====== RAW DATA

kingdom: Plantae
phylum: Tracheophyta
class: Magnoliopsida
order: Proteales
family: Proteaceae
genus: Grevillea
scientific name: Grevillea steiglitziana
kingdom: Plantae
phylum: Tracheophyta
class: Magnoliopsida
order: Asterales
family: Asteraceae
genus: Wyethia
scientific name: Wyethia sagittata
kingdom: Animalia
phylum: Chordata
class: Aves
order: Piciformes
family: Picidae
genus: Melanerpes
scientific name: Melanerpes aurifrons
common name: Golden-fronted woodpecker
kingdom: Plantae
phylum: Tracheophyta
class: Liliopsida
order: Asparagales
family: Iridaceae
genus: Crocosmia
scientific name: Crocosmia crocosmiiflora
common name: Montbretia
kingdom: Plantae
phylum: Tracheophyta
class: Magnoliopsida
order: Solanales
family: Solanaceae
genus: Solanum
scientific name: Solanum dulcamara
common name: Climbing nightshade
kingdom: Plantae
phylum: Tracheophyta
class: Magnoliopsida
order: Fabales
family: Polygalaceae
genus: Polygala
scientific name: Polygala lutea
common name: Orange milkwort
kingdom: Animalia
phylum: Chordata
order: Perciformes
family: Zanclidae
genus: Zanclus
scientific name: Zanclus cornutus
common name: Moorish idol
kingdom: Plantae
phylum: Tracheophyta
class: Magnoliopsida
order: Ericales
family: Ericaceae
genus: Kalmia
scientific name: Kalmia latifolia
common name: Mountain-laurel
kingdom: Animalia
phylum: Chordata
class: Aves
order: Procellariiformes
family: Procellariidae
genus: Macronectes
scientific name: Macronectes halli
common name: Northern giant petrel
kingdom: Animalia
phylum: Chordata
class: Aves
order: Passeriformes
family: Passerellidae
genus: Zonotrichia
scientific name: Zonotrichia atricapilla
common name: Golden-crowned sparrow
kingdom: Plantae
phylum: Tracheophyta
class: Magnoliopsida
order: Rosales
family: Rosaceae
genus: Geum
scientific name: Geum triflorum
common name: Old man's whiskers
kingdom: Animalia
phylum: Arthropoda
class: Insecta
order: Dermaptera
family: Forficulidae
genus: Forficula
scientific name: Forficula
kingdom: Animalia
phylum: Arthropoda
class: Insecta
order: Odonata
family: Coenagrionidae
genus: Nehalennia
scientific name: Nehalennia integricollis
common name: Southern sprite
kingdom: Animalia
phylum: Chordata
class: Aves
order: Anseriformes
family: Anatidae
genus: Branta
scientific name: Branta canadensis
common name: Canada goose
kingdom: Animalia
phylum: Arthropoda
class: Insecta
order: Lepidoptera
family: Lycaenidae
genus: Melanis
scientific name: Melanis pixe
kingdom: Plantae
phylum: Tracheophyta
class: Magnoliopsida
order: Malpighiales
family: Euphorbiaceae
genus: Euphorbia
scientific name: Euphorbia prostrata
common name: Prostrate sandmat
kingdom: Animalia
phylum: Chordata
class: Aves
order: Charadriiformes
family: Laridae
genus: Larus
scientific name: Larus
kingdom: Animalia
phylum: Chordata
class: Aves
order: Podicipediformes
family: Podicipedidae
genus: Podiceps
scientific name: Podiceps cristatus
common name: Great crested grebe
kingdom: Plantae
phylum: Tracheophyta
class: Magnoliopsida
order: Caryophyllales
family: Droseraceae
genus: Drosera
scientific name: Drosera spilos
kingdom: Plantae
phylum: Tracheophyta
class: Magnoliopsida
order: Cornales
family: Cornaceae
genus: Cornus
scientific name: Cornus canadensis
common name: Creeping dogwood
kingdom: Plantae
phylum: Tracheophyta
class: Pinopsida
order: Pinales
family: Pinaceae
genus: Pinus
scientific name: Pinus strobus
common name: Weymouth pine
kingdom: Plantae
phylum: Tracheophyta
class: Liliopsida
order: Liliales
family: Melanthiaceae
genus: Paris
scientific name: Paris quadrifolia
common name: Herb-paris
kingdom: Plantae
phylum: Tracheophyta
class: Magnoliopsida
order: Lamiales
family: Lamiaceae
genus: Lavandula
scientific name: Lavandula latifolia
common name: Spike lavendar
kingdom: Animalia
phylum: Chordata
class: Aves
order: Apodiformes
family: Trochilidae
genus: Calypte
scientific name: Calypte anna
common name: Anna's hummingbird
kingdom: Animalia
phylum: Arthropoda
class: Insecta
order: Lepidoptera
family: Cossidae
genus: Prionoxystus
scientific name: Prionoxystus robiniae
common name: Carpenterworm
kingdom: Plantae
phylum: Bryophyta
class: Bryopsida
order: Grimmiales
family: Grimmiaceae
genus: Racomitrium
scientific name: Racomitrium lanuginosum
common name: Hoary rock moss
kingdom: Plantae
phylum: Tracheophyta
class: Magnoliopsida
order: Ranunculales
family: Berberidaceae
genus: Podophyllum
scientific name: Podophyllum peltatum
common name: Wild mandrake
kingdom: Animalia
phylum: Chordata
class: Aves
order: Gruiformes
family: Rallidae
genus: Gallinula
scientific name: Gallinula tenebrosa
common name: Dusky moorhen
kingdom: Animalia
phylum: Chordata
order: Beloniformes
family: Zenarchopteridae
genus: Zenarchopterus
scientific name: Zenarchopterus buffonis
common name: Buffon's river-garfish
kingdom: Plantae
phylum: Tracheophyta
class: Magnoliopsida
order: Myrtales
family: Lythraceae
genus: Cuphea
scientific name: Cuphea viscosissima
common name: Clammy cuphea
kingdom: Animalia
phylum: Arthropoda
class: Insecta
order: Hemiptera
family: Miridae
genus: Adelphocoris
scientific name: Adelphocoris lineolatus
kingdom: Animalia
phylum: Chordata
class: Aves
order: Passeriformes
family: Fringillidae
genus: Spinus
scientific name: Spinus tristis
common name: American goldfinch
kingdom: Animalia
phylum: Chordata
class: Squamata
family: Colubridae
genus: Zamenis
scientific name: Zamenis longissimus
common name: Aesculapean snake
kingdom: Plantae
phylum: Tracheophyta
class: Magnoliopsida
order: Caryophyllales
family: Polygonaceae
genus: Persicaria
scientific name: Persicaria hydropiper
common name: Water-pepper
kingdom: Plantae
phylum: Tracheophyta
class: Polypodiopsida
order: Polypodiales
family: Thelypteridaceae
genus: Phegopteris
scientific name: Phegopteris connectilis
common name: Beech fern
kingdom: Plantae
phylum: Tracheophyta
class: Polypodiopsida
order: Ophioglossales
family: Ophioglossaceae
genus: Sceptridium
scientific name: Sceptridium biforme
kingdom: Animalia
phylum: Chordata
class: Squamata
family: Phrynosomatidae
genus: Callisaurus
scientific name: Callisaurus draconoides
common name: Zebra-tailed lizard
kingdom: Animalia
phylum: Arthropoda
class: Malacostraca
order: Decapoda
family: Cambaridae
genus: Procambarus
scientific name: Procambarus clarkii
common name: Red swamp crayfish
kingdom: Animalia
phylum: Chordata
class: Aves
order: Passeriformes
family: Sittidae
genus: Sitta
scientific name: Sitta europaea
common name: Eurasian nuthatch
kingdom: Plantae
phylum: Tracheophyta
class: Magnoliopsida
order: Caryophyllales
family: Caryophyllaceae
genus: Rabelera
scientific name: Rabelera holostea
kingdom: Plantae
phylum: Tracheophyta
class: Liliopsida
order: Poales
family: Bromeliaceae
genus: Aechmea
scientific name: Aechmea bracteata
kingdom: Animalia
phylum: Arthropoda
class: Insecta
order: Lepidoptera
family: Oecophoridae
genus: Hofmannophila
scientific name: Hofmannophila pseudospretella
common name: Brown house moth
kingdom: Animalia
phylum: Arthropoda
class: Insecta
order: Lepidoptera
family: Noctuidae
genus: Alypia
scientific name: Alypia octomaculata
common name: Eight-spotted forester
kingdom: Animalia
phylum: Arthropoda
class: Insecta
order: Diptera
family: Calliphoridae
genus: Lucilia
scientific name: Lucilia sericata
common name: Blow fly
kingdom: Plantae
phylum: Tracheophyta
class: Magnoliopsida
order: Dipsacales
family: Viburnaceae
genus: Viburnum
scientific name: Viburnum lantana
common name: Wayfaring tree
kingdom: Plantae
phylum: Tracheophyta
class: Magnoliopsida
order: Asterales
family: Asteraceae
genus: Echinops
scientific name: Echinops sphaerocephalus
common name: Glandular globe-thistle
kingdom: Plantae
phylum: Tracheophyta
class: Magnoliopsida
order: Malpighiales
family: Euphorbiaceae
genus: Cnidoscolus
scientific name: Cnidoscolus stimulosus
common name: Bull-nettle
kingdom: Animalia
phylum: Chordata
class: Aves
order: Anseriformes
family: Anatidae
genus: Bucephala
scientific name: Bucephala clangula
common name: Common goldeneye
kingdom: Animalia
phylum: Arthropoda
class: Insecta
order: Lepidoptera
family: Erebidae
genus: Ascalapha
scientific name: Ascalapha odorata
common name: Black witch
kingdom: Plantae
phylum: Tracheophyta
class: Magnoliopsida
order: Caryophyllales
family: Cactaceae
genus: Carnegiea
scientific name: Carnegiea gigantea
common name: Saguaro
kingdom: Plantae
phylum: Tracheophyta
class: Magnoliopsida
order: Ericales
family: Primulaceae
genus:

============

• REQUIRED TASK: Copy the lines of the material verbatim, from the line containing "genus: Macronectes" through the line containing "genus: Geum", including both of those lines.

• OUTPUT FOR THIS EXERCISE:
genus: Macronectes
scientific name: Macronectes halli
common name: Northern giant petrel
kingdom: Animalia
phylum: Chordata
class: Aves
order: Passeriformes
family: Passerellidae
genus: Zonotrichia
scientific name: Zonotrichia atricapilla
common name: Golden-crowned sparrow
kingdom: Plantae
phylum: Tracheophyta
class: Magnoliopsida
order: Rosales
family: Rosaceae
genus: Geum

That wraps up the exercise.